Mom made some eggs but I am sucking on the suboxone and she keeps yelling for me to come downstairs and I keep yelling “suboxone” and she doesn’t get it and I specifically explain and with it in my mouth with that me sounding like a baby because it’s in my mouth so she gets it finally and lays off.
Lays eggs, lays off, lays on.
Lays beside me and thinks.
A thinking organism.
Some of my favorite people have tormented me in my lucid nightmares the worst out of anyone else I’ve ever known. My mother tortured me for three months in bed (non-sexually, I don’t know the details), remember? This was in the previous house, about six years ago. Wow. Life is horrifying. What nightmares the mind can’t conjure. Psychosis, schizophrenia, schizoaffective disorder, all these mental illnesses are horrifying.
How you find who I know?
How I know.
How you know.
Why some things are harder to say than others.
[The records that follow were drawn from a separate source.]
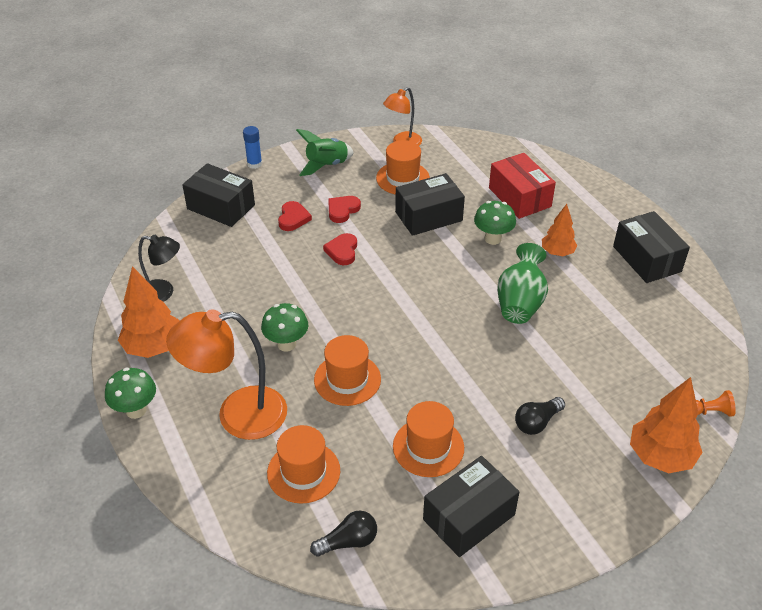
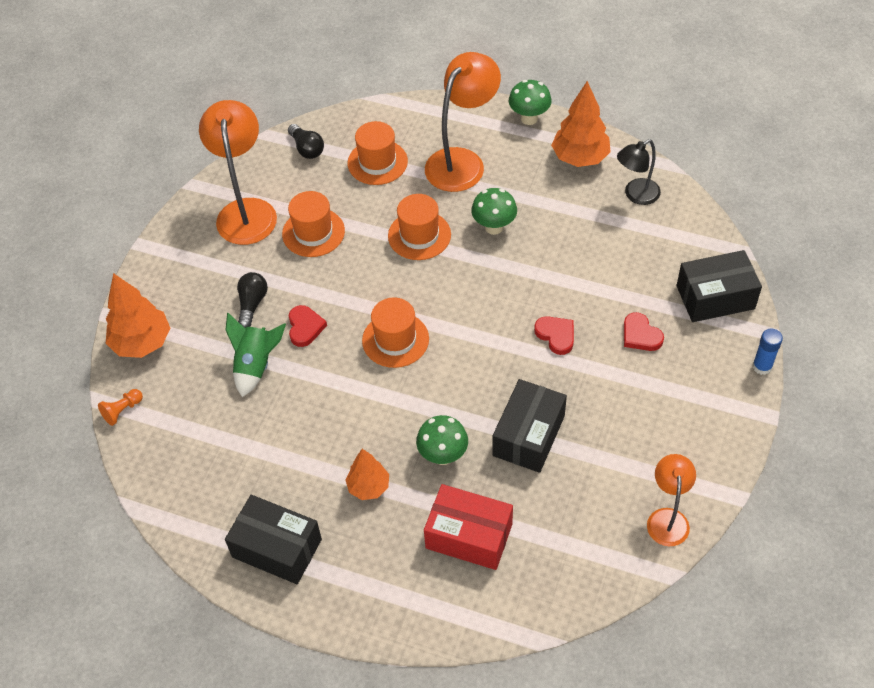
camera: 140 degrees right, 10 degrees up
green rocket [296,129,354,176] -> green rocket moved to [226,313,286,397]
black light bulb [310,511,377,557] -> black light bulb turned 60 degrees counterclockwise [288,124,324,159]
red heart [328,196,361,223] -> red heart moved to [289,305,327,347]
orange hat [376,140,430,194] -> orange hat moved to [362,297,429,368]
black box [423,456,520,557] -> orange lamp [199,100,277,245]
green vase [497,243,548,324] -> none

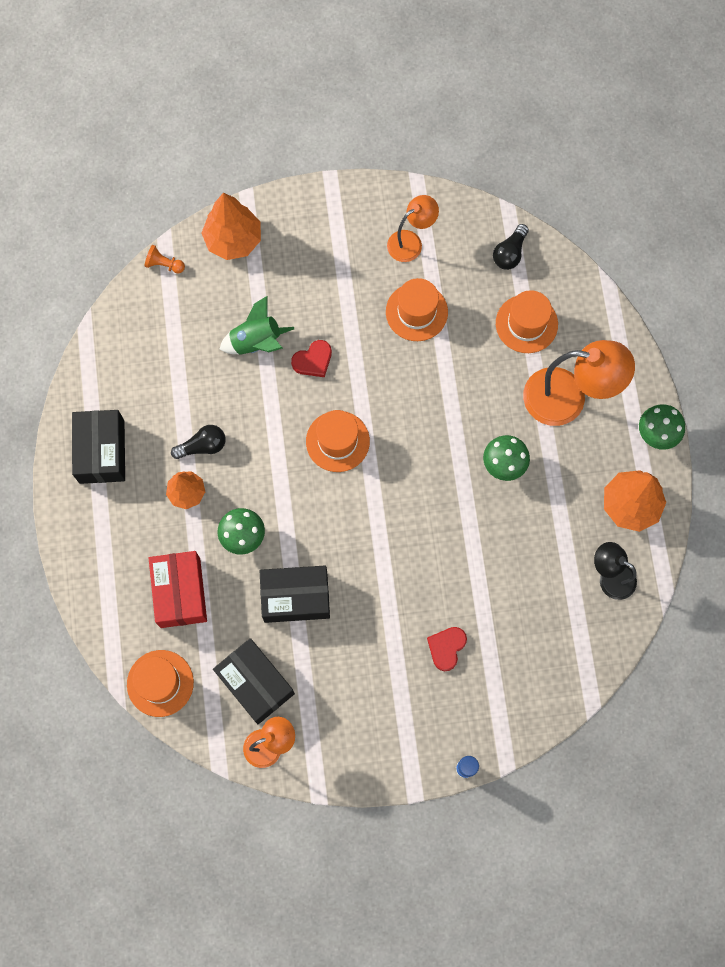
camera: 60 degrees right, 20 degrees up
orange lamp [199,100,277,245] -> orange lamp [387,195,439,262], size x0.58
black light bulb [237,272,268,328] -> black light bulb moved to [171,425,226,459]
orange hat [388,194,451,260] -> orange hat moved to [127,650,194,717]
red heart [534,316,574,355] -> none
black box [676,250,762,322] -> black box moved to [213,638,295,724]

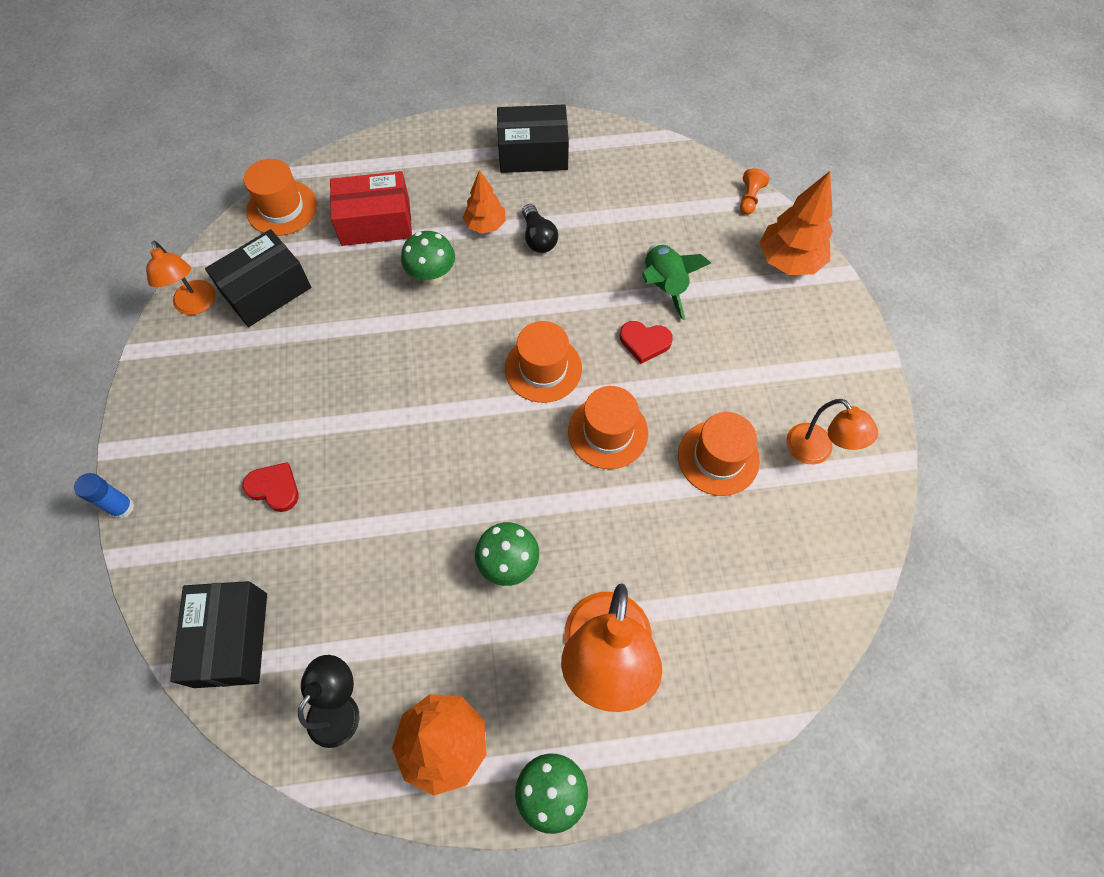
camera: 90 degrees right, 10 degrees down
black box [260,565,330,623] -> black box moved to [170,581,267,688]
red heart [291,340,332,377] -> red heart turned 45 degrees counterclockwise [620,321,673,364]
black light bulb [493,224,529,270] -> none
orange hat [496,290,558,353] -> orange hat moved to [568,386,648,469]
I just guess. It doesn’t mean anything. Trust. Trust. It doesn’t mean anything.
I need to get some programming done but first I need to do something artistic. Maybe read some Plath or work on my poetry book #2. Ugh. I really liked it but then I got jaded and now I loathe it. I don’t understand, these perspectives, these moods. Strength. Why strength. Why not just the natural going-on of things? I don’t see. You all think I’m more mature and stronger than I really am. I’m a child. Nothing more. Some can even vouch for that. Or maybe no one can.
Well I guess I should eat breakfast.